Point 15. Église et Chrétienté

Il y a une grande différence et une opposition mortelle entre l’Église et le monde rebelle à l’Évangile, soumis au « Prince de ce monde », Satan, ce monde qui n’est encore ni conquis par l’amour, ni vaincu par la puissance de son Seigneur et Roi eschatologique, Jésus-Christ. Mais que serait l’Église si elle n’était pas implantée dans le monde ? si elle ne devait pas l’être ? si elle n’était qu’une communauté spirituelle, un pur lien religieux sans aucun support matériel, sans institution sociale ? Il est normal, et il faut, et elle en a reçu l’ordre de Jésus-Christ, que l’Église assume toutes les réalités de la vie terrestre, des familles, des peuples, des royaumes.

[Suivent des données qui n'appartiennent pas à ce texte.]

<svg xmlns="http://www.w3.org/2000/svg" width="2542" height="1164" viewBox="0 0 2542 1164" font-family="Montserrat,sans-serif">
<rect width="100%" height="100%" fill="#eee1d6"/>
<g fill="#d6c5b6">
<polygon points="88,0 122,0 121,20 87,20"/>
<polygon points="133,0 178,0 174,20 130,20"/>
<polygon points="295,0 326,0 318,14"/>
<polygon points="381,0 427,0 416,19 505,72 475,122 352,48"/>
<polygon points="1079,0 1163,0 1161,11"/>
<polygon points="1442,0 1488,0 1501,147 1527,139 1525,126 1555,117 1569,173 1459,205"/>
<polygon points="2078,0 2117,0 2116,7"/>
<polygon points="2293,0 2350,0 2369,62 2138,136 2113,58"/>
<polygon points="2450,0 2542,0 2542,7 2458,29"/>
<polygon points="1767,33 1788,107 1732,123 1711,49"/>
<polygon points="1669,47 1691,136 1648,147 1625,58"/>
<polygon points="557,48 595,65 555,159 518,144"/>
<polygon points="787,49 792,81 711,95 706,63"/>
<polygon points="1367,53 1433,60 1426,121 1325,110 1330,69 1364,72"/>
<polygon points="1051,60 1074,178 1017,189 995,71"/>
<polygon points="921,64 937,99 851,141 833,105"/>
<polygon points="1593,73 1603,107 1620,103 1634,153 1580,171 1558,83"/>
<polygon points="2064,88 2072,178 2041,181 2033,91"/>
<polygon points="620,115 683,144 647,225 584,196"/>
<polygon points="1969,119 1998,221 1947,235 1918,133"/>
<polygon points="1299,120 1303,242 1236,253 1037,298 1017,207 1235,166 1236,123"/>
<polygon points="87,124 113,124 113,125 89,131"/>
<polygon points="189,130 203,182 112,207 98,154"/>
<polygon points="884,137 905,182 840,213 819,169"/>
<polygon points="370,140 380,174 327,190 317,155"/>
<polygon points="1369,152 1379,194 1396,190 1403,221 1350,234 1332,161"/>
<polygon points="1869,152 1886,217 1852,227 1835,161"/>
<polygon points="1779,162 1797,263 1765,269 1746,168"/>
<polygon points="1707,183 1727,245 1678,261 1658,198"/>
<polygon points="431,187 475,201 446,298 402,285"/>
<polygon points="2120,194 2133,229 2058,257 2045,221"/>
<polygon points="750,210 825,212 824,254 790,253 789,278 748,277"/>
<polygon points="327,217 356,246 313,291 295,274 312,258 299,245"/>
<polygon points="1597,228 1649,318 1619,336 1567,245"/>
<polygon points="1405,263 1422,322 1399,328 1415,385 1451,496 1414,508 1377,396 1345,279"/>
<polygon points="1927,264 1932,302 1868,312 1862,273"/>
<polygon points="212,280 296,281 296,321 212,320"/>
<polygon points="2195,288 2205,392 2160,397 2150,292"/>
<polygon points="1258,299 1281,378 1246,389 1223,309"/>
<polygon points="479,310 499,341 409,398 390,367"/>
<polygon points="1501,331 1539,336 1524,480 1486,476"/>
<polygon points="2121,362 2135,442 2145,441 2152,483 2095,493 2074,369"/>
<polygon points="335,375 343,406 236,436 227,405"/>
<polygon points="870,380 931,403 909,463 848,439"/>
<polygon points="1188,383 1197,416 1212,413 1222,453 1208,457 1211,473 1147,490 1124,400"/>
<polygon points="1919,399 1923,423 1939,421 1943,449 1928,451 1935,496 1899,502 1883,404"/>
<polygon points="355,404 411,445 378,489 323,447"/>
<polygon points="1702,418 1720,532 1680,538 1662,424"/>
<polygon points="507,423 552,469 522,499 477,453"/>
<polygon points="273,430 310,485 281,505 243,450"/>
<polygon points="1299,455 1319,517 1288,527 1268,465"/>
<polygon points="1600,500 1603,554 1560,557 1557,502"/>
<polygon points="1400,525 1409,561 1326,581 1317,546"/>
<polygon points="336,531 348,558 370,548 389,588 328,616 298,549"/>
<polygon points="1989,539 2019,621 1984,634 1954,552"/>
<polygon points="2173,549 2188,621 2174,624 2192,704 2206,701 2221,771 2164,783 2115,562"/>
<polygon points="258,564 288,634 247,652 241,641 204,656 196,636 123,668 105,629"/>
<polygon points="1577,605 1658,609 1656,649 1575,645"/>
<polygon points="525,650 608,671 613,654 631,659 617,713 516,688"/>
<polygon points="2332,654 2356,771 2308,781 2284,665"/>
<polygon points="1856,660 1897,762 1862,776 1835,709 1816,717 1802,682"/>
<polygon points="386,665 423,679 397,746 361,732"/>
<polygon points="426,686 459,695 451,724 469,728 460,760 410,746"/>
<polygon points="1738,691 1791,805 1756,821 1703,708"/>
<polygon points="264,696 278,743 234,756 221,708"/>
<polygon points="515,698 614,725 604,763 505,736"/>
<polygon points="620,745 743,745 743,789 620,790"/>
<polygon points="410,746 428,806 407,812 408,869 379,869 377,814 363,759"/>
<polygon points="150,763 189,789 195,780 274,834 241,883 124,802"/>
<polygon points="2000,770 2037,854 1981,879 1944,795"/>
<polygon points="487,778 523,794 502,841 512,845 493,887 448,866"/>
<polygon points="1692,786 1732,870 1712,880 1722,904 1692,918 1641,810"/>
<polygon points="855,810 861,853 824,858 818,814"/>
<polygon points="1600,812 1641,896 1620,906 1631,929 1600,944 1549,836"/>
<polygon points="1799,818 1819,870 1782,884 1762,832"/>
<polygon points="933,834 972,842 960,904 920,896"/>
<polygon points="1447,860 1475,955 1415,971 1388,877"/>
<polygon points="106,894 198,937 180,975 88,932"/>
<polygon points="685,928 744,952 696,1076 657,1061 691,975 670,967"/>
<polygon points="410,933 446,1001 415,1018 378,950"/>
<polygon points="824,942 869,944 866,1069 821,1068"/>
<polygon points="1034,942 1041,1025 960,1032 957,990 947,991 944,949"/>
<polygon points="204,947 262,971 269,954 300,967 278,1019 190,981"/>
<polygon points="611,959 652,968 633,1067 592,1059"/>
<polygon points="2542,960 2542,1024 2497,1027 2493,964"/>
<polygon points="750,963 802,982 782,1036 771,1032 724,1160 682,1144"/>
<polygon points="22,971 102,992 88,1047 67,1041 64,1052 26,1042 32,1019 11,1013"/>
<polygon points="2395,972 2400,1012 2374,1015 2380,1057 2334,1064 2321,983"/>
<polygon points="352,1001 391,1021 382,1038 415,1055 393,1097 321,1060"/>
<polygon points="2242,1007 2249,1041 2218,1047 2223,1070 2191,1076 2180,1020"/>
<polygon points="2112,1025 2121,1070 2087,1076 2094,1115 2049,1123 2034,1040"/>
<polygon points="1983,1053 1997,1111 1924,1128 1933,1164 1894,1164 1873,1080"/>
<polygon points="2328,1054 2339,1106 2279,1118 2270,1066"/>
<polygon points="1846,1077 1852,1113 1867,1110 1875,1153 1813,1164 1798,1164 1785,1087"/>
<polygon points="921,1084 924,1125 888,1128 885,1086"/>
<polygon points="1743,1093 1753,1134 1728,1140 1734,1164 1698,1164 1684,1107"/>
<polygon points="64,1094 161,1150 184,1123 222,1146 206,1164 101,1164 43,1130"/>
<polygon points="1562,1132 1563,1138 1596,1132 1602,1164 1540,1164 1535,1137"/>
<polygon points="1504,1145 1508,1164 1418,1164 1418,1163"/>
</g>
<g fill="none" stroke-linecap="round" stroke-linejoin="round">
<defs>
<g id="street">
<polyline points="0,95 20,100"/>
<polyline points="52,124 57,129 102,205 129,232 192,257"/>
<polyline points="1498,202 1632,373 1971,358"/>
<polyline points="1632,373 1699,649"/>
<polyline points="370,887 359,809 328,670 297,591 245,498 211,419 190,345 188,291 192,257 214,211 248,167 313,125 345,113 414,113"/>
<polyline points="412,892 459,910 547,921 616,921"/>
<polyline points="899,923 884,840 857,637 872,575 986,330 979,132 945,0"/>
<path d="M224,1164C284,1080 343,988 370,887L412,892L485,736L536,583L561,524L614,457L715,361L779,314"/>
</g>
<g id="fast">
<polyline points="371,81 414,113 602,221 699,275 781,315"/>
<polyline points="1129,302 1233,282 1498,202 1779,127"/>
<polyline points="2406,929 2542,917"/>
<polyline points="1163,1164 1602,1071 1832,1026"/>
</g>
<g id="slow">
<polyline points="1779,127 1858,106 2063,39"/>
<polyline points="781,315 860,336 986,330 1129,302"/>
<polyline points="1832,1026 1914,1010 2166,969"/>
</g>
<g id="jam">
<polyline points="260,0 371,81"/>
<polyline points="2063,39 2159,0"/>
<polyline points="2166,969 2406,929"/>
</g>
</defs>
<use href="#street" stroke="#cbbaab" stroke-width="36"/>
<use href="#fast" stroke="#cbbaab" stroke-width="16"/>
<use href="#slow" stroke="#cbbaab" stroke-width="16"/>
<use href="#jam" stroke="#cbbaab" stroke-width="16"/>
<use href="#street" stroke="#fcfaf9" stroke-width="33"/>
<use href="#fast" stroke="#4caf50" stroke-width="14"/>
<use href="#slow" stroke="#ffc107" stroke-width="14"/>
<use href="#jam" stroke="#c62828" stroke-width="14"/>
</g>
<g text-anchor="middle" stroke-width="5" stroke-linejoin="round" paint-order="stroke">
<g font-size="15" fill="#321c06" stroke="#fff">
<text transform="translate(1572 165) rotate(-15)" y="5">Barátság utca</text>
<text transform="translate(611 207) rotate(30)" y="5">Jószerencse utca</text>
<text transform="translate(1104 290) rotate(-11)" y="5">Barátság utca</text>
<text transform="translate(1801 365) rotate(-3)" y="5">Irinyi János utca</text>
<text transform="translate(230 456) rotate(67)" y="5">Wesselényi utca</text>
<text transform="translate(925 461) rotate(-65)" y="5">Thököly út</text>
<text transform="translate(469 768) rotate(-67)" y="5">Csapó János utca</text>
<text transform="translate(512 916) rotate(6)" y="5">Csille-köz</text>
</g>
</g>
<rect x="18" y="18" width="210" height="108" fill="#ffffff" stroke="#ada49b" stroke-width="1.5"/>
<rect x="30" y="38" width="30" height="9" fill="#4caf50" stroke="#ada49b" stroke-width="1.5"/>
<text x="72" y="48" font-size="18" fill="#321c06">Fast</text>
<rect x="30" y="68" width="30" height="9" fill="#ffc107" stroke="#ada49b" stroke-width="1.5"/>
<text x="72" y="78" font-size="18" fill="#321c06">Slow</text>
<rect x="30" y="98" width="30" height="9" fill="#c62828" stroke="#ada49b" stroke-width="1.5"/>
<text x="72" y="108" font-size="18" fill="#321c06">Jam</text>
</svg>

Le monde évangélique, libéré de la tutelle de Satan et tout entier régi par la loi du Christ, est la Chrétienté.

1. Le phalangiste refuse la désincarnation, le désengagement de l’Église. Pour lui Église et Chrétienté règnent sur la même terre, les mêmes cités, les mêmes peuples, ici considérés dans leurs communautés, nécessités et traditions, activités et buts temporels, là dans leurs organisations, leur vie, leur destinée religieuses. Sans l’Église, comme il arrive aujourd’hui où elle est cruellement abandonnée par elle, la Chrétienté ne peut longtemps se maintenir dans son ordre, sa vertu, sa beauté, faute de ce qui lui donnait une âme, un élan, une armature surnaturels. Sans la Chrétienté, comme il arrive en temps de persécution et, aujourd’hui, de libéralisme et d’anarchie, l’Église est malade, et malgré des miracles d’héroïsme constant, exposée à la consomption et à la mort.

2. Le phalangiste se gardera de vouloir un monde chrétien sans soumission ni dévouement envers l’Église qui en est l’inspiratrice, la nourricière et même la régente indispensable. Il se gardera aussi bien de rêver d’une Église toute spirituelle, “informelle”, sans aucune communication, sans concorde ni concordat avec la société temporelle, ses autorités, ses lois, exposant par de telles chimères l’une et l’autre société à la ruine.

« L’Église, c’est Jésus-Christ répandu et communiqué » (Bossuet). Elle est donc, à toutes les époques, la réalisation de ce que Dieu, dans sa prescience et sa prédestination, a fixé selon le dessein mystérieux de sa sagesse. Dès sa fondation et jusqu’à nos jours, dans ses hauts et ses bas, dans les mérites et les crimes de ses membres, saints ou pécheurs, elle a été en définitive ce que Dieu voulait. Au-delà de sa « volonté signifiée » qui est la norme idéale, révélée par ses commandements, elle a été ce qu’avait de tout temps décrété sa « volonté de bon plaisir », révélée par le cours même des événements. Elle est la manifestation de la gloire du Christ dans le monde.

3. Le phalangiste garde un attachement raisonné et fort à la Chrétienté, à son concept, à sa gloire passée, à sa réalité présente, à son projet plénier et universel. Il ne supporte pas les critiques perfides qui lui sont faites : d’être un ghetto, fermé, jaloux de ses biens spirituels et temporels. Il sait que la Chrétienté qu’il aime n’a de légitimité, de vie, d’avenir, que par la sève mystérieuse de la grâce divine dont l’Église catholique romaine est seule dispensatrice : Église de l’ordre, certes ! Mais elle ne saurait être l’inspiratrice et l’animatrice de tout l’ordre humain si elle cessait d’être avant tout l’Église de la grâce, l’Église du salut éternel dont le cœur est ailleurs et loin au-dessus des choses de ce monde, au Ciel où est son époux Jésus-Christ et dans le Cœur Immaculé de Marie où elle ne cesse d’élever et de conduire ses enfants.

En conséquence, le phalangiste éprouve un amour de vénération, un attachement jaloux pour les siècles passés de l’Église et de la Chrétienté, où il voit, à l’encontre de toutes les frénésies révolutionnaires et réformistes, l’œuvre même de Dieu, modelée par ses « deux mains infatigables », le Christ et l’Esprit, l’un et l’autre Paraclets. Et il conçoit l’avenir comme le développement de cette religion et de cette civilisation séculaires, non seulement marquées de l’empreinte des ancêtres, si sages, si saints, mais de celle de Dieu même.